If you've seen Frisky and Mannish before, you won't be surprised to hear that they left the Komedia audience breathless on Sunday. A cabaret phenomenon with a growing reputation, to see them is to adore them. They are an act that you introduce friends to and those friends are always delighted. They are a joy.

But to the uninitiated it can be hard to convey exactly what makes Frisky and Mannish such a source of pure pleasure. They are so much more than the sum of their parts. A double act who perform pop parodies? Yes, but it's more than that. The performances and musicality are so very good. The impressions are skilful. But, to leave it at that is still to undersell what makes them so special: Frisky and Mannish are fun, but it is very clever fun indeed.

The title School of Pop is not just a moniker that has been slapped on for the sake of it; it really does define this show. The real joy of Frisky and Mannish is that they engage with their material at an intellectual level. You don't have to go there with them; you can just enjoy the show for its silliness. But if you want to delve deeper you can find a mine of material about the history of pop and the self-reflexivity in popular culture.

Record list:
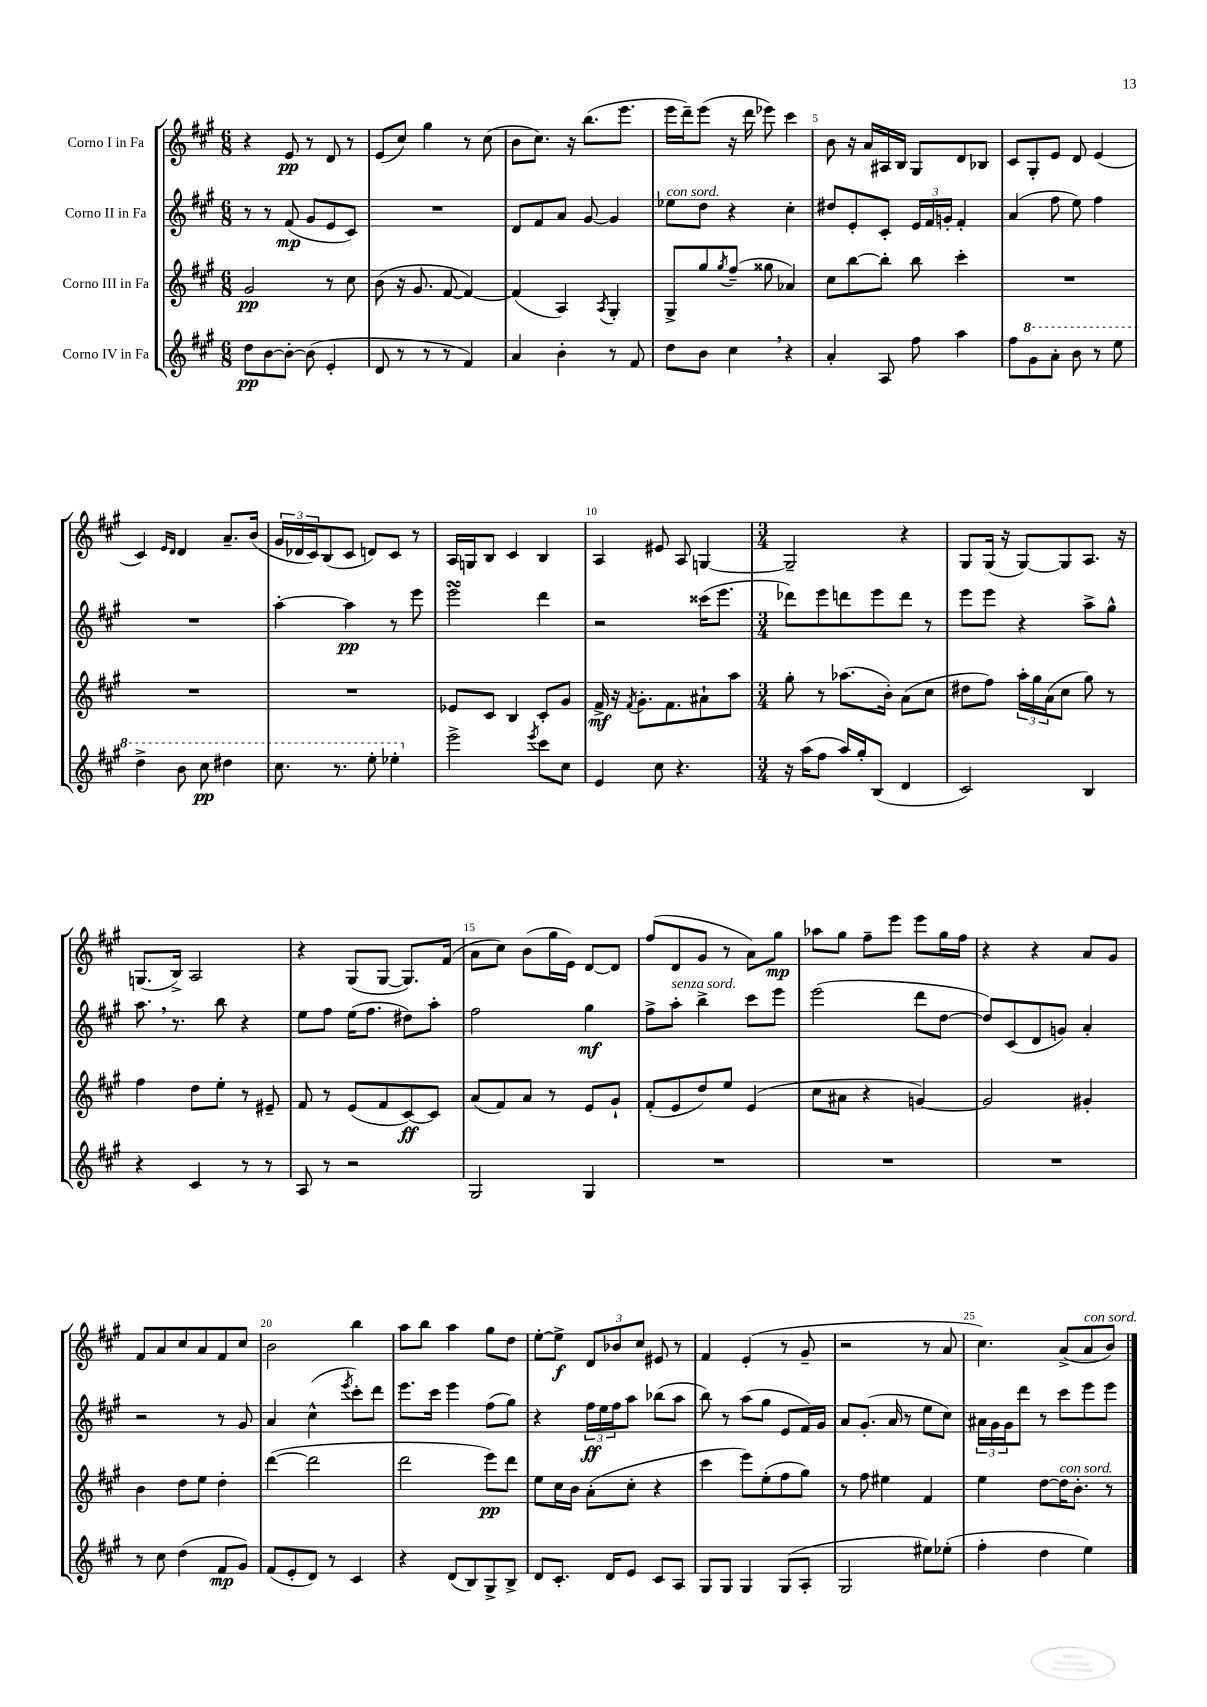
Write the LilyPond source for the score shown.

<<
\new StaffGroup <<
\new Staff = "s0" \with { instrumentName = "Corno I in Fa" } {
    \clef treble \key a \major \numericTimeSignature \time 6/8
    r4 e'8\pp r8 d'8 r8 |
    e'8( cis''8) gis''4 r8 cis''8( |
    b'8 cis''8.) r16 b''8.( e'''8. |
    e'''16 d'''16--) e'''8( r16 d'''16 ees'''8) cis'''4 |
    b'8 r16 a'16 ais16 b16 gis8 d'8 bes8 |
    cis'8 gis8-. e'8 d'8 e'4( |
    cis'4) \grace { e'16 d'16 } d'4 a'8.-- b'16( |
    \tuplet 3/2 { gis'16 des'16 cis'16) } b8( cis'8 d'8) cis'8 r8 |
    a16 g16 b8 cis'4 b4 |
    a4 eis'8 a8 g4~ |
    \numericTimeSignature \time 3/4 g2-- r4 |
    gis8 gis16( r16 gis8~) gis8 a8. r16 |
    g8.( b16->) a2 |
    r4 gis8( gis8~ gis8.) fis'16( |
    a'8 cis''8) b'8( gis''16 e'16) d'8~ d'8 |
    fis''8( d'8 gis'8 r8 a'8) gis''8\mp |
    aes''8 gis''8 fis''8-- e'''8 e'''8 gis''16 fis''16 |
    r4 r4 a'8 gis'8 |
    fis'8 a'8 cis''8 a'8 fis'8 cis''8 |
    b'2 b''4 |
    a''8 b''8 a''4 gis''8 d''8 |
    e''8~-. e''8->\f \tuplet 3/2 { d'8 bes'8 cis''8 } eis'8 r8 |
    fis'4 e'4-.( r8 gis'8-- |
    r2 r8 a'8 |
    cis''4.) a'8->( a'8^\markup { \italic "con sord." } b'8) \bar "|." |
}
\new Staff = "s1" \with { instrumentName = "Corno II in Fa" } {
    \clef treble \key a \major \numericTimeSignature \time 6/8
    r8 r8 fis'8\mp( gis'8 e'8 cis'8) |
    R2. |
    d'8 fis'8 a'8 gis'8~ gis'4 |
    ees''8^\markup { \italic "con sord." } d''8 r4 cis''4-. |
    dis''8 e'8-. cis'8-. \tuplet 3/2 { e'16 fis'16 g'16-. } fis'4-. |
    a'4( fis''8 e''8) fis''4 |
    R2. |
    a''4~-. a''4\pp r8 e'''8 |
    e'''2\turn d'''4 |
    r2 cisis'''16( e'''8. |
    \numericTimeSignature \time 3/4 des'''8) e'''8 d'''8 e'''8 d'''8 r8 |
    e'''8 e'''8 r4 a''8-> gis''8-^ |
    a''8. \breathe r8. b''8 r4 |
    e''8 fis''8 e''16( fis''8. dis''8) a''8-. |
    fis''2 gis''4\mf |
    fis''8-> a''8-.^\markup { \italic "senza sord." } b''4-> cis'''8 e'''8 |
    e'''2( d'''8 d''8~ |
    d''8) cis'8( d'8 g'8) a'4-. |
    r2 r8 gis'8 |
    a'4 cis''4-^( \acciaccatura { e'''8 } cis'''8-.) d'''8 |
    e'''8. cis'''16 e'''4 fis''8( gis''8) |
    r4 \tuplet 3/2 { fis''16\ff e''16 fis''16 } a''8 bes''8( a''8 |
    b''8) r8 a''8( gis''8 e'8 fis'16) gis'16 |
    a'8 gis'8.-.( a'16 r8 e''8 cis''8) |
    \tuplet 3/2 { ais'16 gis'16 gis'16 } d'''8 r8 cis'''8 e'''8 e'''8 \bar "|." |
}
\new Staff = "s2" \with { instrumentName = "Corno III in Fa" } {
    \clef treble \key a \major \numericTimeSignature \time 6/8
    gis'2\pp r8 cis''8 |
    b'8( r16 gis'8. fis'8~ fis'4~) |
    fis'4( a4) \acciaccatura { a8 } gis4-. |
    gis8-> gis''8 \acciaccatura { gis''8 } fis''8--( gisis''8 aes'4) |
    cis''8 b''8~ b''8-. b''8 cis'''4-. |
    R2. |
    R2. |
    R2. |
    ees'8 cis'8 b4 cis'8-. gis'8 |
    fis'16->\mf r16 \acciaccatura { fis'8 } gis'8.-. fis'8. ais'8-! a''8 |
    \numericTimeSignature \time 3/4 gis''8-. r8 aes''8.( b'16-.) a'8( cis''8 |
    dis''8 fis''8) \tuplet 3/2 { a''16-. gis''16 a'16( } cis''8 gis''8) r8 |
    fis''4 d''8 e''8-. r8 eis'8-- |
    fis'8 r8 e'8( fis'8 cis'8~\ff) cis'8 |
    a'8( fis'8) a'8 r8 e'8 gis'8-! |
    fis'8-.( e'8 d''8) e''8 e'4( |
    cis''8 ais'8 r4 g'4~) |
    g'2 gis'4-. |
    b'4 d''8 e''8 d''4-. |
    d'''4~( d'''2 |
    d'''2 e'''8\pp) d'''8 |
    e''8 cis''16 b'16 a'8-.( cis''8-. r4 |
    cis'''4 e'''8) e''8-.( fis''8 gis''8) |
    r8 fis''8 eis''4 fis'4 |
    e''4 d''8~ d''16^\markup { \italic "con sord." } b'8.-. r8 \bar "|." |
}
\new Staff = "s3" \with { instrumentName = "Corno IV in Fa" } {
    \clef treble \key a \major \numericTimeSignature \time 6/8
    d''8\pp b'8~ b'8~-. b'8( e'4-. |
    d'8 r8 r8 r8 fis'4) |
    a'4 b'4-. r8 fis'8 |
    d''8 b'8 cis''4 \breathe r4 |
    a'4-. a8 fis''8 a''4 |
    fis''8 \ottava #1 gis''8 a''8-. b''8 r8 e'''8 |
    d'''4-> b''8 cis'''8\pp dis'''4 |
    cis'''8. r8. e'''8-. ees'''4-. \ottava #0 |
    e'''2-> \acciaccatura { e'''8 } cis'''8 cis''8 |
    e'4 cis''8 r4. |
    \numericTimeSignature \time 3/4 r16 a''16( fis''8 a''16) gis''16-. b8( d'4 |
    cis'2) b4 |
    r4 cis'4 r8 r8 |
    a8 r8 r2 |
    gis2 gis4 |
    R2. |
    R2. |
    R2. |
    r8 cis''8 d''4( fis'8\mp gis'8) |
    fis'8( e'8-. d'8) r8 cis'4 |
    r4 d'8( b8) gis8-> b8-> |
    d'8 cis'8.-. d'16 e'8 cis'8 a8 |
    gis8 gis8 gis4 gis8( a8-. |
    gis2 eis''8) ees''8-.( |
    fis''4-. d''4 e''4) \bar "|." |
}
>>
>>
\layout { \context { \Score \override BarNumber.break-visibility = ##(#f #t #t) barNumberVisibility = #(every-nth-bar-number-visible 5) } }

Task set:
(1) In the review of Frisky and Mannish, at which venue did the duo perform on Sunday?
(2) Carry on the review of Frisky and Mannish from the point where it stops.
The entries can be left aside.

Task-by-task outputs:
(1) They performed at Komedia.

(2)
Of course they’re joking when they say that Ovid is to Ted Hughes as end-of-the-pier Vaudeville is to The Pussycat Dolls – but not entirely. When they sing a Kate Bush number in the style of Kate Nash, they are saying something about both these female singer-songwriters and the types of preoccupations that inform them. When Lily Allen debates singing style with Noel Coward it's very funny; and the culmination, Lily's version of I've Been to a Marvellous Party sung in her trademark 'laconic' style, is perfectly rendered.  But it is also saying something about different kinds of artifice in singing styles.

Don't let all this make you think Frisky and Mannish are hard work. During the show I just laughed and laughed – the deeper ideas are there if your after-show pub debate requires them. Or you can just amuse yourself by singing Eternal Flame in the style of a stalker.

School of Pop is a hugely exciting and rewarding show. And watching Frisky and Mannish today, you get the distinct impression you are watching the early career of an act that is going to be very, very famous indeed. They really are that good.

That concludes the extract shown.